Member of Bihar Legislative Assembly
- In office 1980–1995
- Preceded by: Babu Lal Shastri
- Succeeded by: Lalu Prasad Yadav
- Constituency: Raghopur

Personal details
- Born: 1932
- Died: 25 August 2022 (aged 89–90) AIIMS Patna, Patna, Bihar, India
- Party: Janata Dal (United) (2020–2022)
- Other political affiliations: Rashtriya Janata Dal (until 2020)
- Occupation: Politician
- Nickname(s): Bhola Babu, Bhola Rai

= Uday Narayan Rai =

Indian politician

Uday Narayan Rai (1932 – 25 August 2022), also known as Bhola Babu and Bhola Rai, was an Indian politician from the state of Bihar. He was a member of the Bihar Legislative Assembly from Raghopur and served as a state cabinet minister in the governments of Lalu Prasad Yadav and Rabri Devi.

He was elected as the Member of the Legislative Assembly (MLA) three times in the Bihar Assembly elections of 1980, 1985, and 1990.
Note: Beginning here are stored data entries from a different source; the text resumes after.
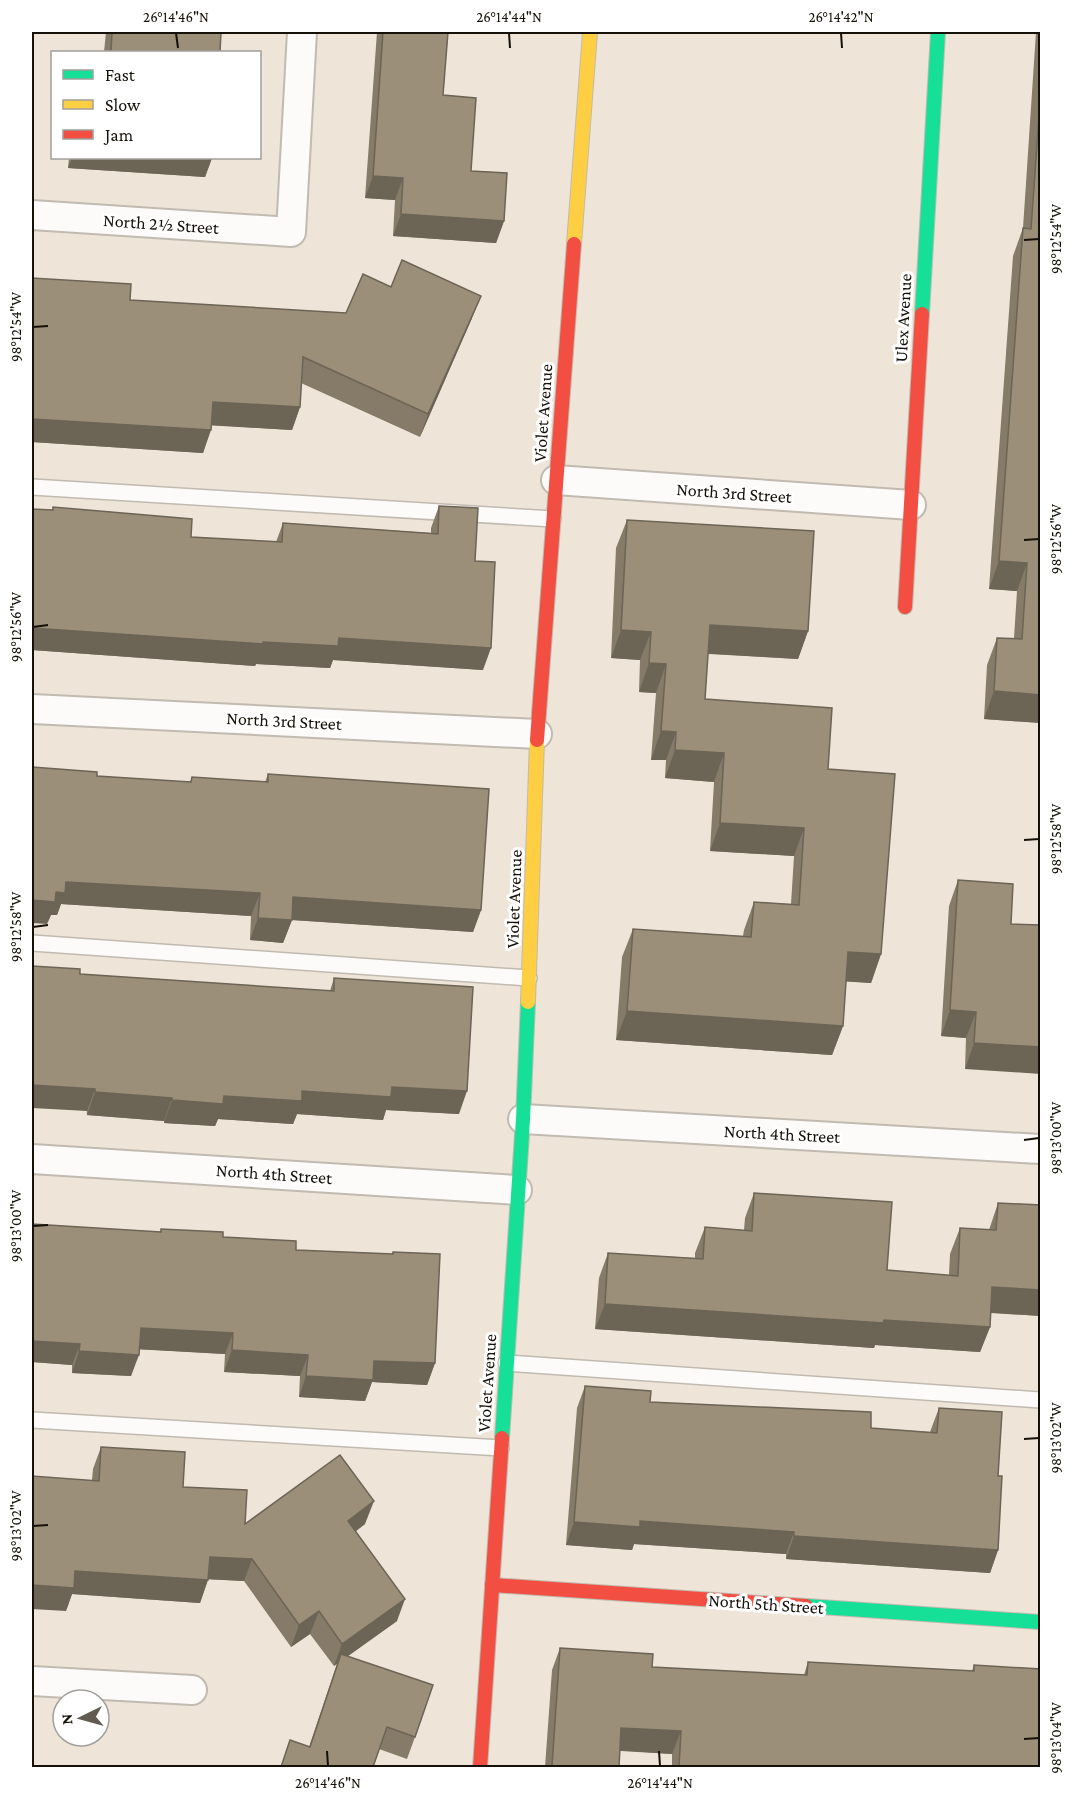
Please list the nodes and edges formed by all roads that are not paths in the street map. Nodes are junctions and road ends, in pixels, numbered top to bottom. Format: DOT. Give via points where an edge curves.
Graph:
graph roads {
  1 [pos="302,32"];
  2 [pos="590,32"];
  3 [pos="918,32"];
  4 [pos="938,32"];
  5 [pos="32,215"];
  6 [pos="556,480"];
  7 [pos="32,488"];
  8 [pos="910,506"];
  9 [pos="553,519"];
  10 [pos="905,607"];
  11 [pos="32,709"];
  12 [pos="537,734"];
  13 [pos="32,943"];
  14 [pos="530,978"];
  15 [pos="523,1119"];
  16 [pos="1041,1149"];
  17 [pos="32,1159"];
  18 [pos="517,1190"];
  19 [pos="506,1363"];
  20 [pos="1041,1400"];
  21 [pos="32,1420"];
  22 [pos="501,1448"];
  23 [pos="492,1585"];
  24 [pos="1041,1622"];
  25 [pos="32,1681"];
  26 [pos="192,1690"];
  27 [pos="480,1767"];
  1 -- 5 [label="street, North 2½ Street" via="291,232"];
  2 -- 6 [label="street, Violet Avenue"];
  3 -- 4 [label="street"];
  4 -- 8 [label="street, Ulex Avenue"];
  6 -- 8 [label="street, North 3rd Street"];
  6 -- 9 [label="street, Violet Avenue"];
  7 -- 9 [label="lane"];
  8 -- 10 [label="street, Ulex Avenue"];
  9 -- 12 [label="street, Violet Avenue"];
  11 -- 12 [label="street, North 3rd Street"];
  12 -- 14 [label="street, Violet Avenue"];
  13 -- 14 [label="lane"];
  14 -- 15 [label="street, Violet Avenue"];
  15 -- 16 [label="street, North 4th Street"];
  15 -- 18 [label="street, Violet Avenue"];
  17 -- 18 [label="street, North 4th Street"];
  18 -- 19 [label="street, Violet Avenue"];
  19 -- 20 [label="lane"];
  19 -- 22 [label="street, Violet Avenue"];
  21 -- 22 [label="lane"];
  22 -- 23 [label="street, Violet Avenue"];
  23 -- 24 [label="street, North 5th Street"];
  23 -- 27 [label="street, Violet Avenue"];
  25 -- 26 [label="street"];
}
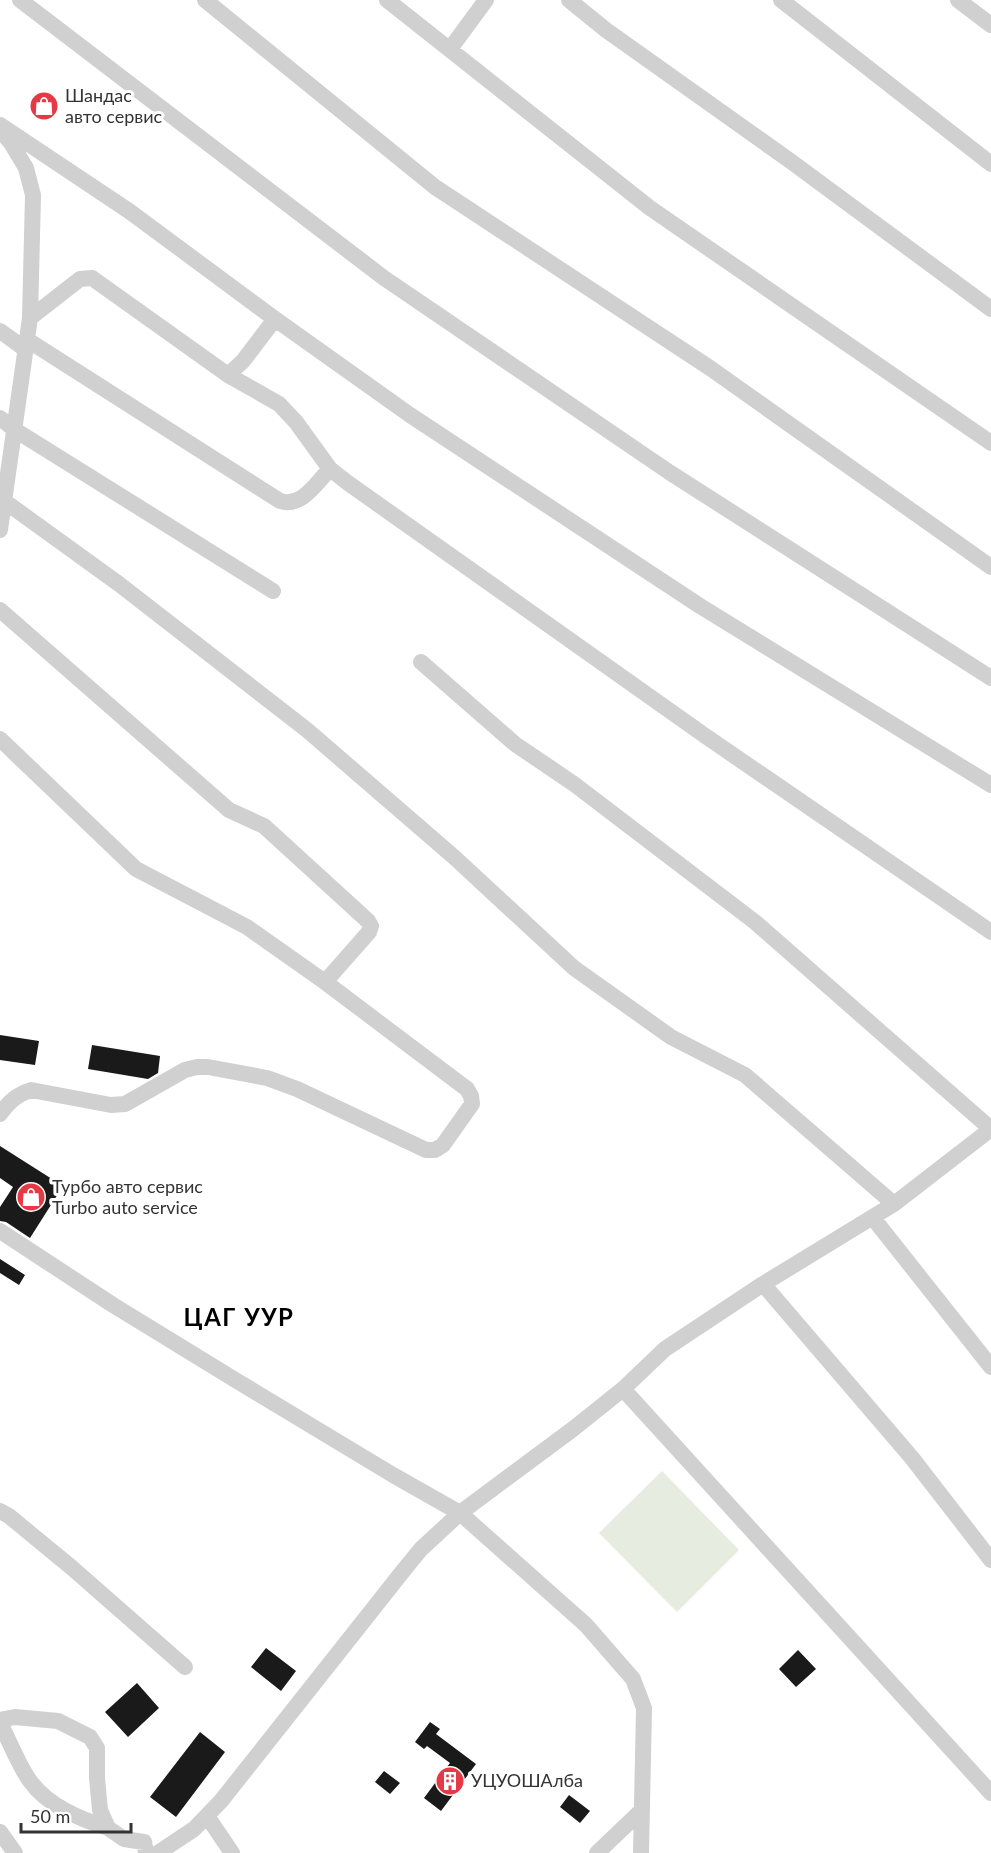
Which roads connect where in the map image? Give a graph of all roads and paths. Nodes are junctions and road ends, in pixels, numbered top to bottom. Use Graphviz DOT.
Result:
graph roads {
  1 [pos="20,0"];
  2 [pos="205,0"];
  3 [pos="387,0"];
  4 [pos="486,0"];
  5 [pos="569,0"];
  6 [pos="781,0"];
  7 [pos="958,0"];
  8 [pos="991,25"];
  9 [pos="450,49"];
  10 [pos="0,124"];
  11 [pos="0,130"];
  12 [pos="991,164"];
  13 [pos="991,309"];
  14 [pos="30,318"];
  15 [pos="275,319"];
  16 [pos="0,331"];
  17 [pos="26,344"];
  18 [pos="228,375"];
  19 [pos="0,418"];
  20 [pos="15,430"];
  21 [pos="991,443"];
  22 [pos="330,469"];
  23 [pos="2,500"];
  24 [pos="0,530"];
  25 [pos="991,567"];
  26 [pos="273,591"];
  27 [pos="0,610"];
  28 [pos="421,662"];
  29 [pos="991,678"];
  30 [pos="0,739"];
  31 [pos="991,785"];
  32 [pos="991,932"];
  33 [pos="325,982"];
  34 [pos="0,1114"];
  35 [pos="991,1129"];
  36 [pos="894,1204"];
  37 [pos="873,1218"];
  38 [pos="0,1231"];
  39 [pos="763,1284"];
  40 [pos="991,1367"];
  41 [pos="623,1389"];
  42 [pos="0,1511"];
  43 [pos="460,1513"];
  44 [pos="991,1560"];
  45 [pos="185,1667"];
  46 [pos="0,1722"];
  47 [pos="991,1793"];
  48 [pos="642,1810"];
  49 [pos="207,1816"];
  50 [pos="108,1828"];
  51 [pos="0,1832"];
  52 [pos="15,1853"];
  53 [pos="146,1853"];
  54 [pos="158,1853"];
  55 [pos="232,1853"];
  56 [pos="597,1853"];
  57 [pos="641,1853"];
  1 -- 29 [label="street"];
  2 -- 25 [label="street"];
  3 -- 9 [label="street"];
  4 -- 9 [label="street"];
  5 -- 13 [label="street"];
  6 -- 12 [label="street"];
  7 -- 8 [label="street"];
  9 -- 21 [label="street"];
  10 -- 15 [label="street"];
  11 -- 14 [label="street"];
  14 -- 17 [label="street"];
  14 -- 18 [label="street"];
  15 -- 18 [label="street"];
  15 -- 31 [label="street"];
  16 -- 17 [label="street"];
  17 -- 20 [label="street"];
  17 -- 22 [label="street"];
  18 -- 22 [label="street"];
  19 -- 20 [label="street"];
  20 -- 23 [label="street"];
  20 -- 26 [label="street"];
  22 -- 32 [label="street"];
  23 -- 24 [label="street"];
  23 -- 36 [label="street"];
  27 -- 33 [label="street"];
  28 -- 35 [label="street"];
  30 -- 33 [label="street"];
  33 -- 34 [label="street"];
  35 -- 36 [label="street"];
  36 -- 37 [label="street"];
  37 -- 39 [label="street"];
  37 -- 40 [label="street"];
  38 -- 43 [label="street"];
  39 -- 41 [label="street"];
  39 -- 44 [label="street"];
  41 -- 43 [label="street"];
  41 -- 47 [label="street"];
  42 -- 45 [label="street"];
  43 -- 48 [label="street"];
  43 -- 49 [label="street"];
  46 -- 50 [label="street"];
  46 -- 50 [label="street"];
  48 -- 56 [label="street"];
  48 -- 57 [label="street"];
  49 -- 54 [label="street"];
  49 -- 55 [label="street"];
  50 -- 53 [label="street"];
  51 -- 52 [label="street"];
}
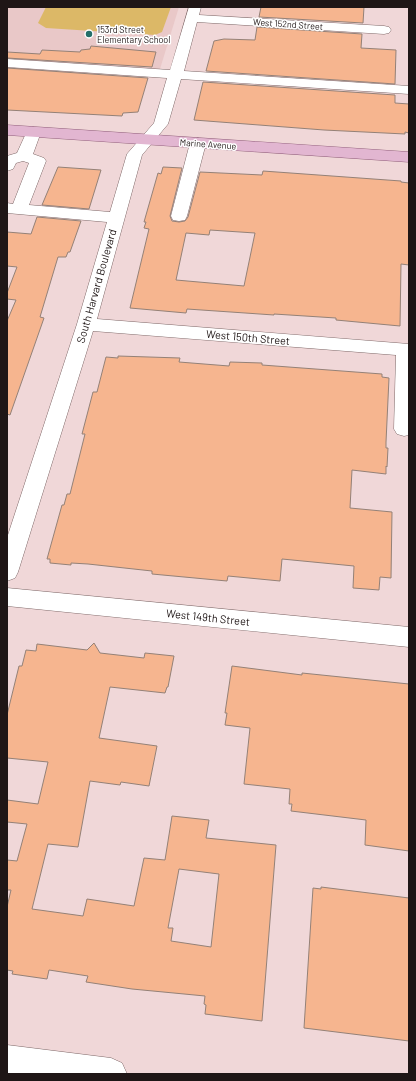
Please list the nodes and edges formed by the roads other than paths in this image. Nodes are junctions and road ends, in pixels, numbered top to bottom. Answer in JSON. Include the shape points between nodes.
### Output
{"nodes":[{"id":1,"x":193,"y":12,"type":"edge"},
{"id":2,"x":384,"y":30,"type":"dead end"},
{"id":3,"x":7,"y":63,"type":"edge"},
{"id":4,"x":175,"y":74,"type":"junction"},
{"id":5,"x":409,"y":90,"type":"edge"},
{"id":6,"x":7,"y":130,"type":"edge"},
{"id":7,"x":33,"y":132,"type":"junction"},
{"id":8,"x":147,"y":140,"type":"junction"},
{"id":9,"x":198,"y":143,"type":"junction"},
{"id":10,"x":24,"y":156,"type":"junction"},
{"id":11,"x":409,"y":157,"type":"edge"},
{"id":12,"x":7,"y":166,"type":"edge"},
{"id":13,"x":13,"y":209,"type":"edge"},
{"id":14,"x":180,"y":216,"type":"dead end"},
{"id":15,"x":116,"y":218,"type":"junction"},
{"id":16,"x":86,"y":324,"type":"junction"},
{"id":17,"x":407,"y":350,"type":"edge"},
{"id":18,"x":404,"y":428,"type":"dead end"},
{"id":19,"x":7,"y":572,"type":"edge"},
{"id":20,"x":7,"y":597,"type":"edge"},
{"id":21,"x":409,"y":637,"type":"edge"},
{"id":22,"x":7,"y":1060,"type":"edge"},
{"id":23,"x":111,"y":1074,"type":"edge"}],
"edges":[{"from":1,"to":2,"type":"street","name":"West 152nd Street"},
{"from":1,"to":4,"type":"street","name":"South Harvard Boulevard"},
{"from":3,"to":4,"type":"street"},
{"from":4,"to":5,"type":"street"},
{"from":4,"to":8,"type":"street","name":"South Harvard Boulevard","via":[[161,124]]},
{"from":6,"to":7,"type":"main road","name":"Marine Avenue"},
{"from":7,"to":8,"type":"main road","name":"Marine Avenue"},
{"from":7,"to":10,"type":"street"},
{"from":8,"to":9,"type":"main road","name":"Marine Avenue"},
{"from":8,"to":15,"type":"street","name":"South Harvard Boulevard","via":[[135,154]]},
{"from":9,"to":11,"type":"main road","name":"Marine Avenue"},
{"from":9,"to":14,"type":"street"},
{"from":10,"to":12,"type":"street","via":[[9,160]]},
{"from":10,"to":13,"type":"street","via":[[38,161]]},
{"from":13,"to":15,"type":"street"},
{"from":15,"to":16,"type":"street","name":"South Harvard Boulevard"},
{"from":16,"to":17,"type":"street","name":"West 150th Street"},
{"from":16,"to":19,"type":"street","name":"South Harvard Boulevard"},
{"from":17,"to":18,"type":"street"},
{"from":20,"to":21,"type":"street","name":"West 149th Street"},
{"from":22,"to":23,"type":"street"}]}
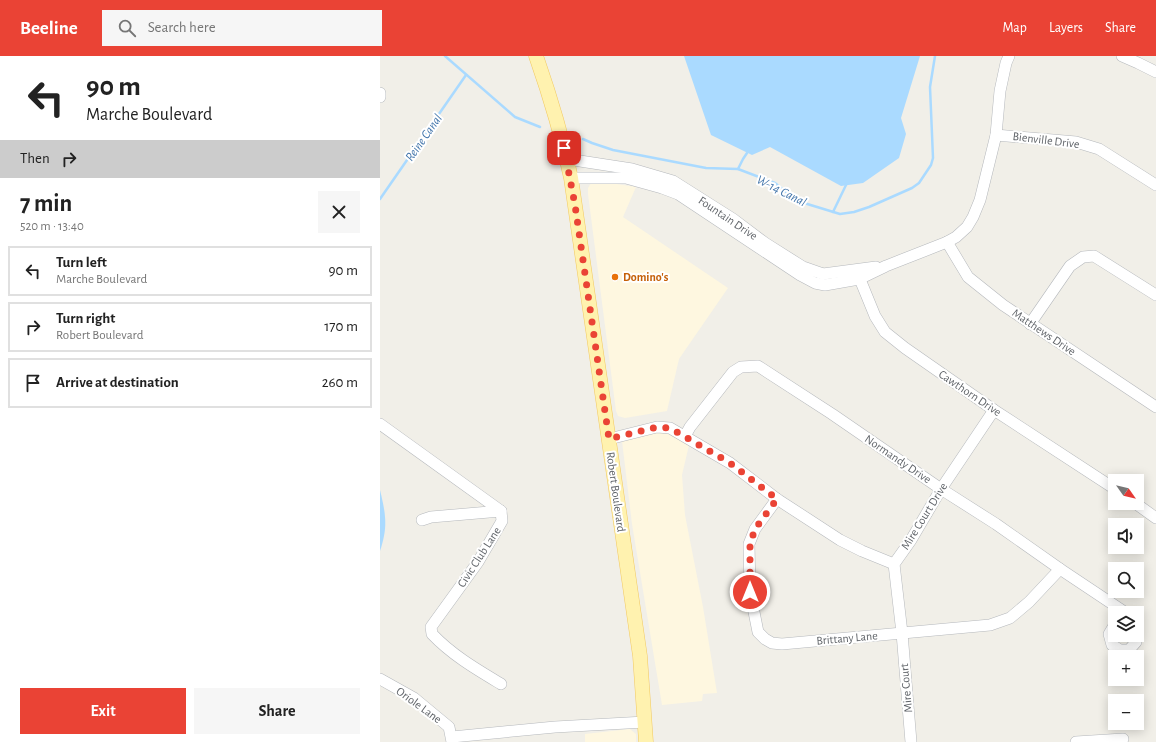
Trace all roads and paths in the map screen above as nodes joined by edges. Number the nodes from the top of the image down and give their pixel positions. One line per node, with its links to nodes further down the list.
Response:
1 (536, 56): 8 (main road, Robert Boulevard)
2 (1009, 56): 7 (street, Fountain Drive)
3 (1122, 56): 4 (street)
4 (1156, 72)
5 (380, 93): 6 (street)
6 (380, 97)
7 (996, 134): 11 (street, Bienville Drive); 12 (street, Fountain Drive)
8 (567, 159): 9 (street, Fountain Drive); 10 (main road, Robert Boulevard)
9 (631, 174): 10 (street, Fountain Drive); 13 (street, Fountain Drive)
10 (571, 178): 20 (main road, Robert Boulevard)
11 (1156, 185)
12 (947, 242): 13 (street, Fountain Drive); 15 (street, Matthews Drive)
13 (857, 274): 17 (street, Cawthorn Drive)
14 (1156, 295): 15 (street)
15 (1030, 324): 16 (street, Matthews Drive)
16 (1156, 407)
17 (994, 410): 21 (street, Cawthorn Drive); 22 (street, Mire Court Drive)
18 (380, 424): 25 (street, Civic Club Lane)
19 (685, 436): 20 (street); 22 (street, Normandy Drive); 23 (street)
20 (609, 439): 36 (main road, Robert Boulevard)
21 (1108, 484)
22 (941, 489): 28 (street, Mire Court Drive); 29 (street, Normandy Drive)
23 (777, 499): 28 (street); 31 (street, Brittany Lane)
24 (1144, 509): 26 (street)
25 (501, 510): 27 (street); 35 (street, Civic Club Lane)
26 (1156, 518)
27 (422, 520)
28 (894, 564): 31 (street)
29 (1060, 569): 30 (street, Normandy Drive); 31 (street, Brittany Lane)
30 (1116, 606)
31 (902, 633): 40 (street, Mire Court)
32 (1111, 642): 33 (street)
33 (1136, 642)
34 (380, 679): 38 (street, Oriole Lane)
35 (501, 684)
36 (646, 722): 38 (street); 39 (main road, Robert Boulevard)
37 (1123, 739): 41 (street)
38 (452, 740)
39 (646, 742)
40 (911, 742)
41 (1076, 742)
Uday Narayan Rai began his political career with the Rashtriya Janata Dal (RJD) and later joined the Janata Dal (United) (JDU).
Uday Narayan Rai passed away on 25 August 2022 at AIIMS Patna, Bihar, at the age of 90. He was cremated with full state honors in Vaishali.

==Political career==
Rai won the seat of Raghopur constituency for three consecutive terms in 1980, 1985 and 1990. He vacated the seat upon the directive of Lalu Prasad Yadav in 1995 so that Lalu Prasad Yadav could contest from the constituency in the 1995 election. He served as a cabinet minister in the governments of Lalu Prasad Yadav and Rabri Devi.

In 2020, he quit Rashtriya Janata Dal following not being nominated as a Member of Legislative Council, and announced that he would support National Democratic Alliance (NDA) against Tejashwi Yadav, the incumbent MLA of Raghopur. In September 2020, he joined Janata Dal (United).